Reportage
Eine Nacht mit der Escher Polizei: Tuning-Treffen, Tube-Tops und Trara
Wie sicher ist Luxemburg? Politiker haben sich das Thema im Wahlkampf auf die Fahne geschrieben. Doch wie sieht das Alltagsleben der Polizei eigentlich konkret aus? Das Tageblatt hat die Escher Beamten während einer Nachtschicht begleitet.
Das Tageblatt hat zwei Polizisten von 22.00 Uhr abends bis 6.00 Uhr morgens begleitet Foto: Editpress/Hervé Montaigu
Die Avenue de la Gare in Esch ist vom Flair her mehr Gare als Avenue.

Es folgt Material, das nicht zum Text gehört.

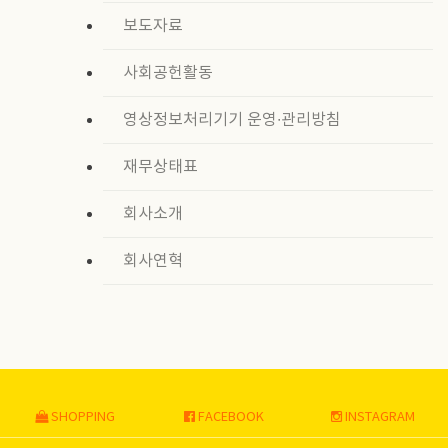
보도자료
사회공헌활동
영상정보처리기기 운영∙관리방침
재무상태표
회사소개
회사연혁
SHOPPING
FACEBOOK
INSTAGRAM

Besonders um kurz nach Mitternacht. Im „Le Bistrot“ ist heute etwas mehr los. Es ist laut. Drinnen scheppert die Musik in einer Lautstärke, die so hoch ist, dass die halbe Straße mithören darf. Draußen poltern die Gäste gegen die Dezibel an. Nichts mit Nachtruhe, ein Fall für die Nachtstreife – ein Fall für Sonia, Luca und ihre Kollegen der Escher Polizei. Drei Polizisten schauen im Innern nach dem Rechten. Die anderen sichern vor der Tür ab. Draußen will ein Betrunkener mit Luca über dessen Tattoos fachsimpeln. Sonia, die mit ins Lokal geht, wirft einen besorgten Blick auf ihren Kollegen. „Was haben wir denn falsch gemacht?“, beschwert sich ein Gast.